**Passage provided**

As the home minister sagely advises us to ‘let the law take its own course’, it is pertinent to point out that the delay in punishing the guilty of 1984 for 25 years indicates an urgent need to forge new legal tools to alter this pattern of continuing injustice and rampant impunity. The UPA government has yet to fulfil its promise of introducing a comprehensive legislation against communal violence. A flawed beginning in this respect has been made by the government through the introduction of a bill that has been rejected outright by citizens’ groups. Criticising the same, a public statement stated, “What we have before us today is a dangerous piece of legislation called the Communal Violence (Prevention, Control and Rehabilitation of Victims) Bill 2005, which will not only fail to secure justice for communal crimes but will actually strengthen the shield of protection enjoyed by the state, its political leaders and its officials for their acts of omission and commission in these crimes. It is a bill which conceives of communal violence as a ‘one-time’ event rather than as a long-term politically motivated process and seeks to prevent it only by giving greater powers to (often communally tainted) state governments. Further, it continues to perpetuate the silence around gender-based crimes.”4

Notes

1 ASJ OP Dwivedi, State vs Kishori & Ors, Karkardooma, Delhi, SC No. 53/95, FIR No. 426/84. p. 1.

**Records supplied**
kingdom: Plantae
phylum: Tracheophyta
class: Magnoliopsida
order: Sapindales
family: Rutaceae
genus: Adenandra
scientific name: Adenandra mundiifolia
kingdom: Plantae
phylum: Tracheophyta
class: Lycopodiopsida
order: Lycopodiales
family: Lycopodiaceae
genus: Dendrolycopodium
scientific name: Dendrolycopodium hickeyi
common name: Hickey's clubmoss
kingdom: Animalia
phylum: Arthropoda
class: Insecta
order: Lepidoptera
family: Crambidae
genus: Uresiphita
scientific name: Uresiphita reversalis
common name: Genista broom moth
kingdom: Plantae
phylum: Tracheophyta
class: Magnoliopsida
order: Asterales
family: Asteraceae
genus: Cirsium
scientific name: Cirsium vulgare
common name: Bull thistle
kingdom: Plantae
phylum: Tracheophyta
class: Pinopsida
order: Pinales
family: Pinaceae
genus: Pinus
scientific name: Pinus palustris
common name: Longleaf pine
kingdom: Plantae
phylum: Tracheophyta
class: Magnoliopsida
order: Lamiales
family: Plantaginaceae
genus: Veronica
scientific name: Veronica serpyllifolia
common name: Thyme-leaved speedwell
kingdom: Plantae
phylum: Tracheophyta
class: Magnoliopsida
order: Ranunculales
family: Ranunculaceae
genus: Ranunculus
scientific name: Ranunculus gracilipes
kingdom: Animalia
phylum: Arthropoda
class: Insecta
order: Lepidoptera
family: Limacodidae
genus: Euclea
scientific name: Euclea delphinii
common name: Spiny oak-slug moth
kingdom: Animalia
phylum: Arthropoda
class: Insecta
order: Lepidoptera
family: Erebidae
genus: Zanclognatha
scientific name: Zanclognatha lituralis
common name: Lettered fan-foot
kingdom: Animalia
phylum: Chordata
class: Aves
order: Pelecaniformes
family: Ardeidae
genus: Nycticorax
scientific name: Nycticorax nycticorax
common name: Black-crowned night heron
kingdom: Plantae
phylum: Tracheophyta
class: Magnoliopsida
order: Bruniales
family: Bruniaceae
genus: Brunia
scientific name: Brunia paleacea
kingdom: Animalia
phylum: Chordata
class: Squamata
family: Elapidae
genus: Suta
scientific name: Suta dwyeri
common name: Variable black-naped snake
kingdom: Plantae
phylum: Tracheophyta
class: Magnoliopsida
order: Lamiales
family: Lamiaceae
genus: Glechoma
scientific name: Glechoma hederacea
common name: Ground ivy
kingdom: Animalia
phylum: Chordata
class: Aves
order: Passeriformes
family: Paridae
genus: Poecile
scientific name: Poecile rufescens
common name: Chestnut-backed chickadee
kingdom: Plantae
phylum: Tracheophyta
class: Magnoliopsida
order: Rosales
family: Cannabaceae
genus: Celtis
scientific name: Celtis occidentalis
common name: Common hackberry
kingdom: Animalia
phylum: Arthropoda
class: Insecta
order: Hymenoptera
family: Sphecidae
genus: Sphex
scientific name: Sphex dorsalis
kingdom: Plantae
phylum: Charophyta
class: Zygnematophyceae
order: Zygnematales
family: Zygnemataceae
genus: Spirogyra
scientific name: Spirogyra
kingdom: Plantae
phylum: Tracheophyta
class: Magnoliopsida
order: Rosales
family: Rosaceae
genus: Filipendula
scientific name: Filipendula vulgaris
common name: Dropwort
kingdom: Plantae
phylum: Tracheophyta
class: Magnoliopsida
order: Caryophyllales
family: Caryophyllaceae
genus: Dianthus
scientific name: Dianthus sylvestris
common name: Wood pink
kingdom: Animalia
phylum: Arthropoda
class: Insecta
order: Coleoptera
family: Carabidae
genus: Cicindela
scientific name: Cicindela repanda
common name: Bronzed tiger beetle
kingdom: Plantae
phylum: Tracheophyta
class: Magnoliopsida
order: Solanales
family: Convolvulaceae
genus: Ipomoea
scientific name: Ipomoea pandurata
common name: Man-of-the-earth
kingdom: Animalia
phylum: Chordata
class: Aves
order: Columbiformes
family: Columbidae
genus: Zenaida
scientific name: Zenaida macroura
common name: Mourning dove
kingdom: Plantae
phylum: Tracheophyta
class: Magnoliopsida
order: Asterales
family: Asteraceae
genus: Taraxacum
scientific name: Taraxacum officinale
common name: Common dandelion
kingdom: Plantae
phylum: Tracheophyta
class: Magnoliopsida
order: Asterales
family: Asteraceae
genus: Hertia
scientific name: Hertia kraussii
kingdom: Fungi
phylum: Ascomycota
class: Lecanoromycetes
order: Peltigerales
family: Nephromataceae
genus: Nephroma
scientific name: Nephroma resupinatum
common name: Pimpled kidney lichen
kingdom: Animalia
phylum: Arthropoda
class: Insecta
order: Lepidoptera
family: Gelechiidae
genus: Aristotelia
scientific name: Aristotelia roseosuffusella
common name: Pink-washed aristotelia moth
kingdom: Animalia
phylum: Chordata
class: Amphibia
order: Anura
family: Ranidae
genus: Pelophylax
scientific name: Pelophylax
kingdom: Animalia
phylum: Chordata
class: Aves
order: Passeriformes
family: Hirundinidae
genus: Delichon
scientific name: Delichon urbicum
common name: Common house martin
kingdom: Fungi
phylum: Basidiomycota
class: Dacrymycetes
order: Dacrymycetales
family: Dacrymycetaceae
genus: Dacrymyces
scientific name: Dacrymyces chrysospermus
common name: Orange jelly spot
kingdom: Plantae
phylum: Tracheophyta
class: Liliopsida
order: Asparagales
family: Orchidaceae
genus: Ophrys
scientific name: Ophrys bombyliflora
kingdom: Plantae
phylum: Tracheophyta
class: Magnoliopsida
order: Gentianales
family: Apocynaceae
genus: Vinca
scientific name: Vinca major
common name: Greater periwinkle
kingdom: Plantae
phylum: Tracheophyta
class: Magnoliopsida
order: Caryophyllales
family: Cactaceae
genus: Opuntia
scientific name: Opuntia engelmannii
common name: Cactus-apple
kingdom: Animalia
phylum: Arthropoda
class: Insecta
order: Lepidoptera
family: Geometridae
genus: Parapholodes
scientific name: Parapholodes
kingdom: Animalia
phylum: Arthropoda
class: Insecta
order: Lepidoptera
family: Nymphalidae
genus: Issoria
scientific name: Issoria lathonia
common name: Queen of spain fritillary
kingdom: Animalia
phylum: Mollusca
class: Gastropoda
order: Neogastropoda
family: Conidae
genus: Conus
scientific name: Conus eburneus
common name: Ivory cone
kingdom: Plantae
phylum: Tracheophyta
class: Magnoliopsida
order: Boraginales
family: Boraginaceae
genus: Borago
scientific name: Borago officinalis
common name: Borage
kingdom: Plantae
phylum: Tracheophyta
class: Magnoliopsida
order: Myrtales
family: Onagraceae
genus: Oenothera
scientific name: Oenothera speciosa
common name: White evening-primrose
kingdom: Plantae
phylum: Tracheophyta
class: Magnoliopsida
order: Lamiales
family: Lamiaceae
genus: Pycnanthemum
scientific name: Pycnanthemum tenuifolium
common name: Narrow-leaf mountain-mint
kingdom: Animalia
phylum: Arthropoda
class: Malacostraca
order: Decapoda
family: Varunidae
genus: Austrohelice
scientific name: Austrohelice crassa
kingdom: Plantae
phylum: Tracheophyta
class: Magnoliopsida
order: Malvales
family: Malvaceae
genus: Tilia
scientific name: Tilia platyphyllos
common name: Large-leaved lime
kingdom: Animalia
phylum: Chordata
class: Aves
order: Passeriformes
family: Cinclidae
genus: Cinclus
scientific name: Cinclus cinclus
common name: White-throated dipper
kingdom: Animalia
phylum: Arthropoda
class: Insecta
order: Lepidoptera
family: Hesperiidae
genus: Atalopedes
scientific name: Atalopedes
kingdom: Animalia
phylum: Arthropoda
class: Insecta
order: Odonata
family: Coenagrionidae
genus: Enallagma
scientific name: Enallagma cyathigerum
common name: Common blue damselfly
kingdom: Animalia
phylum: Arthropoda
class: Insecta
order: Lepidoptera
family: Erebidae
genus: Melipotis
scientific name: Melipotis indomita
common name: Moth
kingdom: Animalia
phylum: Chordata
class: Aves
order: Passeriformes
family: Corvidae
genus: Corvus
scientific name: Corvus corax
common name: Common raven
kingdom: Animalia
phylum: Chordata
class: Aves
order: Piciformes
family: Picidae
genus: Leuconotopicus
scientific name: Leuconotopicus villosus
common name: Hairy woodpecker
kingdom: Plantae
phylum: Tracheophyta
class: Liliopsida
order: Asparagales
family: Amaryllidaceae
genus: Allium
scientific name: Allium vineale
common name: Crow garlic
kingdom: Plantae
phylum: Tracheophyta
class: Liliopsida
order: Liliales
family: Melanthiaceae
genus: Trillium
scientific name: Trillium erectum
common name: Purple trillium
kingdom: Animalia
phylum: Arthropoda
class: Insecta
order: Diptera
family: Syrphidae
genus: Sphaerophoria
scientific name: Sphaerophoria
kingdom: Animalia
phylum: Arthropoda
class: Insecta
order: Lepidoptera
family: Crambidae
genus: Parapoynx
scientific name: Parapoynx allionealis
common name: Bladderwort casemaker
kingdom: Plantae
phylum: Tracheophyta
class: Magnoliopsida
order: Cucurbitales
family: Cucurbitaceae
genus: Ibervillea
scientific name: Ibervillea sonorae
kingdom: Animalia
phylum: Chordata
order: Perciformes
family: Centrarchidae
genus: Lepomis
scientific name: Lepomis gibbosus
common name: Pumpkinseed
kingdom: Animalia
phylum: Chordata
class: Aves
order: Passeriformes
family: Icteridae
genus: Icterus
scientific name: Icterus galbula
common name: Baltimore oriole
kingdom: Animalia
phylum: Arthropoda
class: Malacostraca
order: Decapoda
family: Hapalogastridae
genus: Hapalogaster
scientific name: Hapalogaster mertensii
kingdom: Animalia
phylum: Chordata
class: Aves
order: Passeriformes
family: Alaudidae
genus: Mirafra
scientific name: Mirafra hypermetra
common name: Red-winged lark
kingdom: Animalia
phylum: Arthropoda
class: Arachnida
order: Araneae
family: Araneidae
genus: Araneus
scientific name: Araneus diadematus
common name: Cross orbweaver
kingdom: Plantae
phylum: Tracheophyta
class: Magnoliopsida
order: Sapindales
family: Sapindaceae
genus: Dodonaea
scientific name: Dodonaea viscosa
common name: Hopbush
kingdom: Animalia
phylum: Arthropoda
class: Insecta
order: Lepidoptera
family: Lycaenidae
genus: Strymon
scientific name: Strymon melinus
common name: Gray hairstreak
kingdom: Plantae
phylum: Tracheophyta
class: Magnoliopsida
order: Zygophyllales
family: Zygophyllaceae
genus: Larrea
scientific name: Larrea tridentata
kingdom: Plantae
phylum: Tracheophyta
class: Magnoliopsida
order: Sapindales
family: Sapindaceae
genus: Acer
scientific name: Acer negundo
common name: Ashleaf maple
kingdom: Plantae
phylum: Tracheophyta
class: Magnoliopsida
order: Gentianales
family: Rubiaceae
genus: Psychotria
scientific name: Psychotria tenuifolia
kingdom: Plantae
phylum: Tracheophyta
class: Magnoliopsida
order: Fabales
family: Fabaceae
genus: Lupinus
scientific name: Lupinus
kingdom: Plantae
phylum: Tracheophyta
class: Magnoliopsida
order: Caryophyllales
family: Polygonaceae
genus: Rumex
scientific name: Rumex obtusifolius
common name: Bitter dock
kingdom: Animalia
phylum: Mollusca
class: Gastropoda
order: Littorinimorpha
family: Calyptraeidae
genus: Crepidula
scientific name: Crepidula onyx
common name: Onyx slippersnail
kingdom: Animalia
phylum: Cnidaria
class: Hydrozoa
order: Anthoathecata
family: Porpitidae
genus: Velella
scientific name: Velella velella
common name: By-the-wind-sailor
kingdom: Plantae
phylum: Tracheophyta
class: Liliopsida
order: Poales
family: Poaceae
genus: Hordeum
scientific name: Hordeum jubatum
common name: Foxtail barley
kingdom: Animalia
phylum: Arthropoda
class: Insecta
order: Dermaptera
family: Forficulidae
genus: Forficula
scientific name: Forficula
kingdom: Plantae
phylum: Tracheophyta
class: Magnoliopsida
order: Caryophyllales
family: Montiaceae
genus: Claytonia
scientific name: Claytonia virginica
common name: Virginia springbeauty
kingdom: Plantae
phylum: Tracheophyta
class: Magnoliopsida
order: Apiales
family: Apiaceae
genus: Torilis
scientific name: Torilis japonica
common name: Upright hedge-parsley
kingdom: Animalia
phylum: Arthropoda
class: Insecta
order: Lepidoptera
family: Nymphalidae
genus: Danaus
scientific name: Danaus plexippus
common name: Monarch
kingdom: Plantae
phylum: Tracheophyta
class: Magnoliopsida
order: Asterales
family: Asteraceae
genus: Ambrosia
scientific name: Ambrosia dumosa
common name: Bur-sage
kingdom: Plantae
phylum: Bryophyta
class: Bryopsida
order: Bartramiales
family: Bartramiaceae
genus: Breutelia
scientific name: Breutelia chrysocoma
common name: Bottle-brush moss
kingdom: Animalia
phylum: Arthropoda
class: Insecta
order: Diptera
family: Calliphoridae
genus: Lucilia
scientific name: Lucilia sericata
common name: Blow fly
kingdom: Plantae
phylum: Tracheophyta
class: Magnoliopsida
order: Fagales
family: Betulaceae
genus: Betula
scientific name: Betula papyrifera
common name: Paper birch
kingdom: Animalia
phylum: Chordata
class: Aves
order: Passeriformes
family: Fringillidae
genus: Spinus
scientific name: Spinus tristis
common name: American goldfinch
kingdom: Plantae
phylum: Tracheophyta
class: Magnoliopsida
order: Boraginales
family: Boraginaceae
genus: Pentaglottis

**Directions**
(A) In the passage on justice for the 1984 violence, what is the full name of the bill that the government introduced?
(B) Resume the passage on justice for the 1984 violence, picking up right after its last line.

**Responses**
(A) The Communal Violence (Prevention, Control and Rehabilitation of Victims) Bill 2005.

(B)
2 Jyoti Grewal argues that the 1984 anti-Sikh violence was a pogrom in Betrayed by the State: The Anti-Sikh Pogrom of 1984, Penguin Books India, 2007, pp. 14.

3 ASJ SN Dhingra, State vs Kishori & Ors, Karkardooma, Delhi, SC No. 42/95, FIR No. 426/84, p. 9.

4 Public statement released at the National Consultation on the Communal Violence (Prevention, Control and Rehabilitation of Victims) Bill 2005, June 16, 2007, New Delhi.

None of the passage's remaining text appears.